:: GIVEN ENTRIES

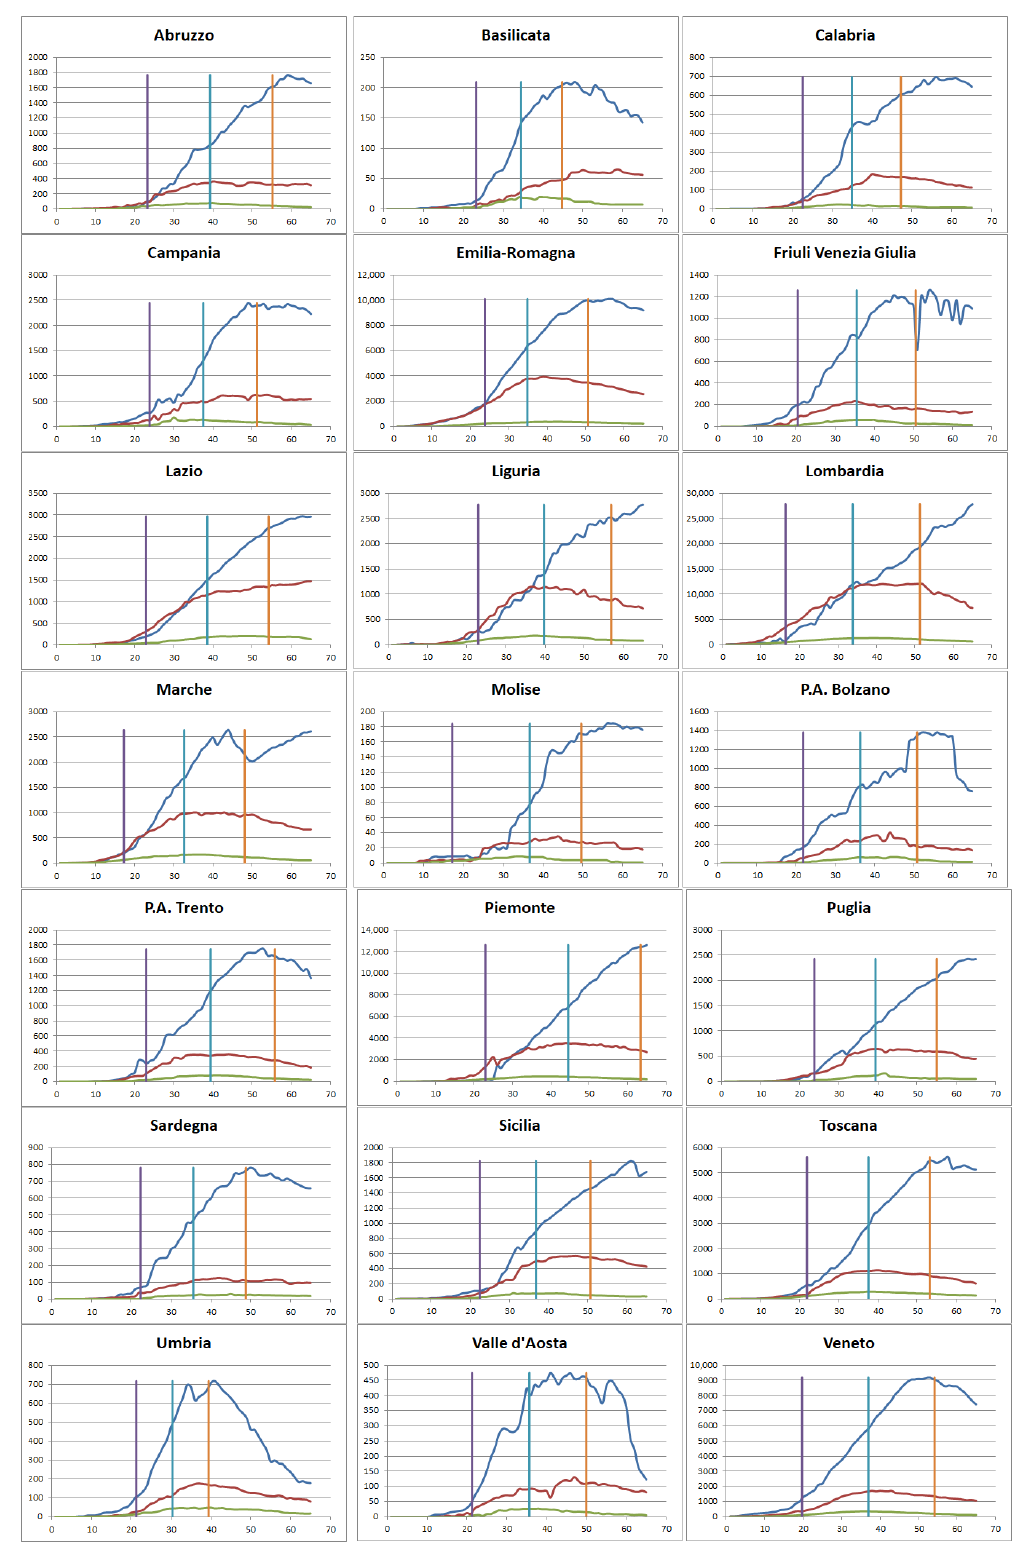
Figure 3. Cumulative number of cases over time hospitalized (red line), confined at home (blue line) and treated in the ICU (green line). Vertical lines identify the transition between the different epidemic phases: the violet line specifies the transition between the initiation and the acceleration phases, the azure one between the acceleration and the deceleration phases and the orange one between the deceleration and the preparation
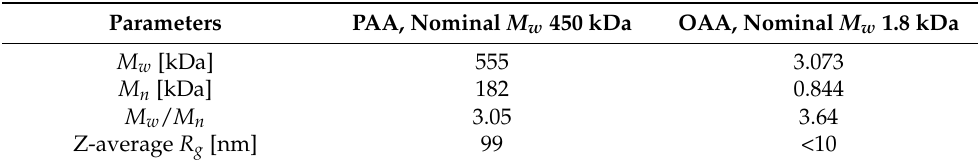
Table 1. Physicochemical parameters of PAA and OAA used in this study, measured by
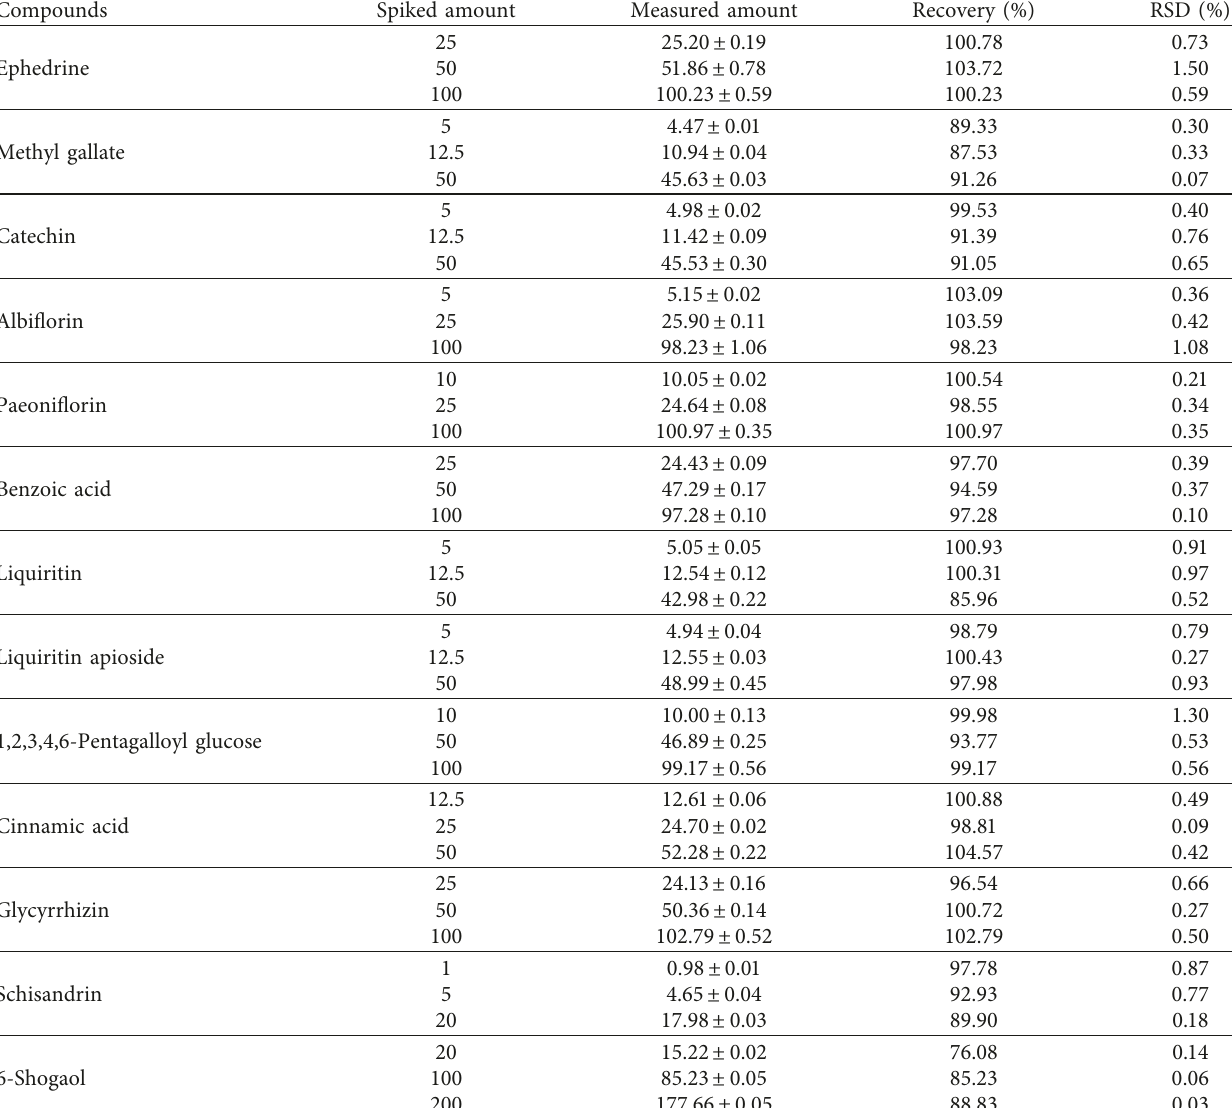
Table 3: Determination of recoveries of the 13 compounds (1–13) in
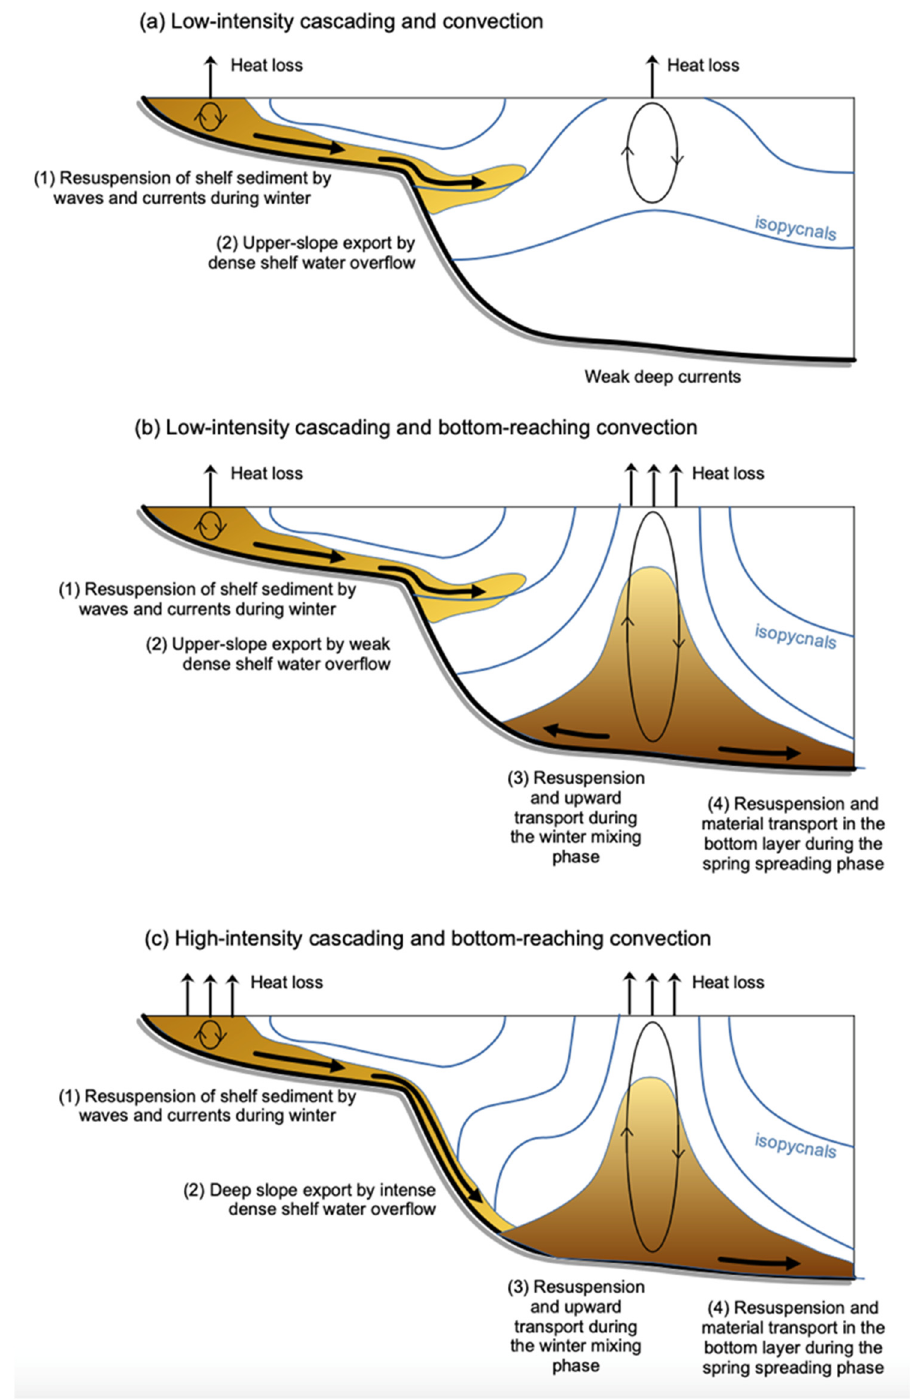
Figure 7. Sketches of the transport pathways of particulate fluxes from the coastal zone to the The effect of deep convection on sediment resuspension in the Gulf of Lions basin deep basin for different scenarios ( a ) during a severe winter event of dense shelf water cascading was suggested by [27] based on the first near-bottom particle trap measurements per- and bottom-reaching convection in the northwestern Mediterranean (winter 2012 and 2013 events), formed between 2007 and 2009. This effect was confirmed and detailed by [28]. These au- ( b ) during a severe E–SE storm (winter 2011), and ( c ) during a bottom-reaching convection only event. thors showed that during the winter of 2013, as convection reached the bottom, bottom Black arrows to the atmosphere indicate heat loss, those in the water column indicate vertical mixing currents larger than 25 cm/s were able to resuspend the surface sediments from the deep and lateral transport. Surfaces with the same density (isopycnals) are delineated by blue basin and generate a bottom nepheloid layer, with a maximum thickness of more than 2000 m, under the effect of strong vertical currents (up to 20 cm/s) present during the intense mixing phase. During the deep-water dispersion phase, which occurs when the convective mixing subsides and the water column restores itself, the bottom currents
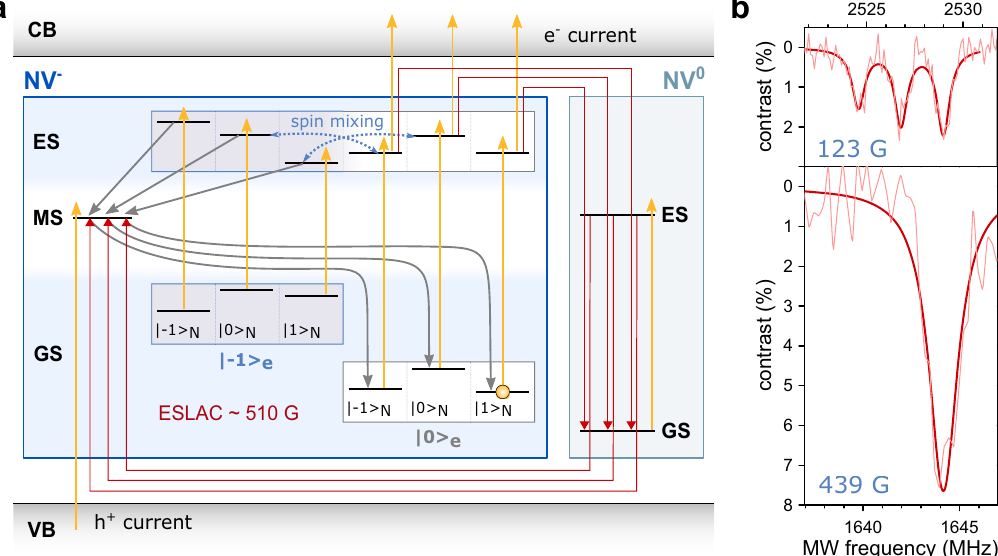
Fig. 2 PDMR detection at ESLAC. a Schematic describing the photoelectric readout principle at ESLAC. Only transitions responsible for the PDMR contrast between the different electron and nuclear spin states are visualized. The |m s 〉 = | + 1 〉 state, which was not probed in these experiments, is omitted for clarity. Under the application of the magnetic fi eld (~510 G for ESLAC), the NV − centre ground state (GS) energy levels |m s 〉 = | − 1 〉 and |m s 〉 = |0 〉 are well separated (~1.5 GHz), whereas the excited state (ES) becomes nearly degenerate resulting in spin mixing between the states with the equivalent total spin projection quantum number. The spin mixing combined with the electron spin polarisation to |m s 〉 = |0 〉 through the metastable state (MS) [grey arrows], results in the spin polarisation to the |m s 〉 = |0 〉 electron and |m I 〉 = | + 1 〉 nuclear spin state. The yellow arrows depict optical transitions induced by the application of the yellow-green laser. As can be seen, the |m s 〉 = |0 〉 spin sublevels in the ES are more likely to be excited by the second photon and contribute to the photocurrent by promoting the NV electron to the diamond conduction band (CB). When this happens, the negatively charged NV − centre is converted to NV 0 centre (red arrows). The back-conversion is possible by another two-photon process while preserving the nuclear spin orientation. First, the NV 0 centre is excited to the ES and subsequently, an electron is promoted from the valence band (VB) to the vacated orbital of NV 0 , leading to the formation of NV − centre. In this process the NV − |m s 〉 = |0 〉 ground states ef fi ciently repolarise. b Pulsed PDMR measurements of the NV nuclear ( 14 N) and electron (m s = − 1) spin hyper fi ne interaction for different magnetic fi elds showing nuclear spin polarisation close to the ESLAC (experimental conditions for measurement at 123 G — 1500 ns laser pulse of 4 mW power, 1100 ns long MW π -pulse; for measurement at 439 G — 1000 ns laser pulse of 6 mW power, 400 ns long MW π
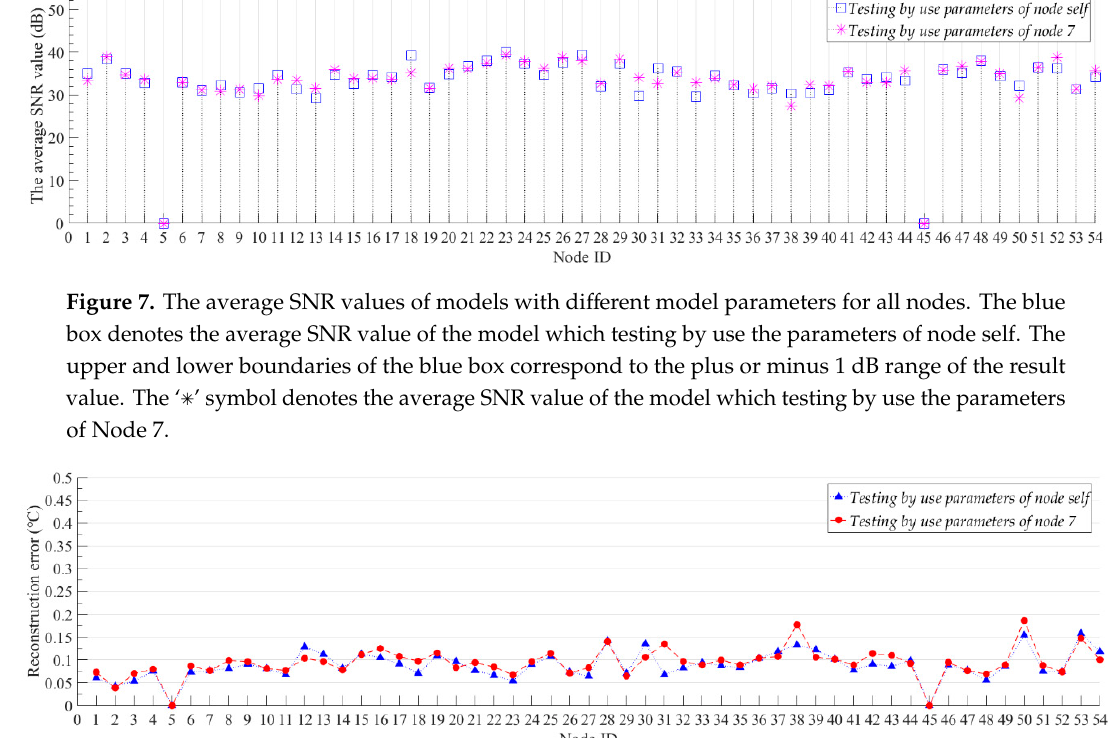
Figure 8. The reconstruction error of models with different model parameters for all nodes. The red line shows the reconstruction error of the model which testing by use the parameters of Node 7. The blue line shows the reconstruction error of the model which testing by use the parameters of node self. The reconstruction error is the average value of all sample points in node.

::::

TASK REQUIREMENTS:
Output all the material verbatim, skipping every image.

OUTPUT FOR THIS EXERCISE:
Figure 3. Cumulative number of cases over time hospitalized (red line), confined at home (blue line) and treated in the ICU (green line). Vertical lines identify the transition between the different epidemic phases: the violet line specifies the transition between the initiation and the acceleration phases, the azure one between the acceleration and the deceleration phases and the orange one between the deceleration and the preparation
Table 1. Physicochemical parameters of PAA and OAA used in this study, measured by
Table 3: Determination of recoveries of the 13 compounds (1–13) in
Figure 7. Sketches of the transport pathways of particulate fluxes from the coastal zone to the The effect of deep convection on sediment resuspension in the Gulf of Lions basin deep basin for different scenarios ( a ) during a severe winter event of dense shelf water cascading was suggested by [27] based on the first near-bottom particle trap measurements per- and bottom-reaching convection in the northwestern Mediterranean (winter 2012 and 2013 events), formed between 2007 and 2009. This effect was confirmed and detailed by [28]. These au- ( b ) during a severe E–SE storm (winter 2011), and ( c ) during a bottom-reaching convection only event. thors showed that during the winter of 2013, as convection reached the bottom, bottom Black arrows to the atmosphere indicate heat loss, those in the water column indicate vertical mixing currents larger than 25 cm/s were able to resuspend the surface sediments from the deep and lateral transport. Surfaces with the same density (isopycnals) are delineated by blue basin and generate a bottom nepheloid layer, with a maximum thickness of more than 2000 m, under the effect of strong vertical currents (up to 20 cm/s) present during the intense mixing phase. During the deep-water dispersion phase, which occurs when the convective mixing subsides and the water column restores itself, the bottom currents
Fig. 2 PDMR detection at ESLAC. a Schematic describing the photoelectric readout principle at ESLAC. Only transitions responsible for the PDMR contrast between the different electron and nuclear spin states are visualized. The |m s 〉 = | + 1 〉 state, which was not probed in these experiments, is omitted for clarity. Under the application of the magnetic fi eld (~510 G for ESLAC), the NV − centre ground state (GS) energy levels |m s 〉 = | − 1 〉 and |m s 〉 = |0 〉 are well separated (~1.5 GHz), whereas the excited state (ES) becomes nearly degenerate resulting in spin mixing between the states with the equivalent total spin projection quantum number. The spin mixing combined with the electron spin polarisation to |m s 〉 = |0 〉 through the metastable state (MS) [grey arrows], results in the spin polarisation to the |m s 〉 = |0 〉 electron and |m I 〉 = | + 1 〉 nuclear spin state. The yellow arrows depict optical transitions induced by the application of the yellow-green laser. As can be seen, the |m s 〉 = |0 〉 spin sublevels in the ES are more likely to be excited by the second photon and contribute to the photocurrent by promoting the NV electron to the diamond conduction band (CB). When this happens, the negatively charged NV − centre is converted to NV 0 centre (red arrows). The back-conversion is possible by another two-photon process while preserving the nuclear spin orientation. First, the NV 0 centre is excited to the ES and subsequently, an electron is promoted from the valence band (VB) to the vacated orbital of NV 0 , leading to the formation of NV − centre. In this process the NV − |m s 〉 = |0 〉 ground states ef fi ciently repolarise. b Pulsed PDMR measurements of the NV nuclear ( 14 N) and electron (m s = − 1) spin hyper fi ne interaction for different magnetic fi elds showing nuclear spin polarisation close to the ESLAC (experimental conditions for measurement at 123 G — 1500 ns laser pulse of 4 mW power, 1100 ns long MW π -pulse; for measurement at 439 G — 1000 ns laser pulse of 6 mW power, 400 ns long MW π
Figure 8. The reconstruction error of models with different model parameters for all nodes. The red line shows the reconstruction error of the model which testing by use the parameters of Node 7. The blue line shows the reconstruction error of the model which testing by use the parameters of node self. The reconstruction error is the average value of all sample points in node.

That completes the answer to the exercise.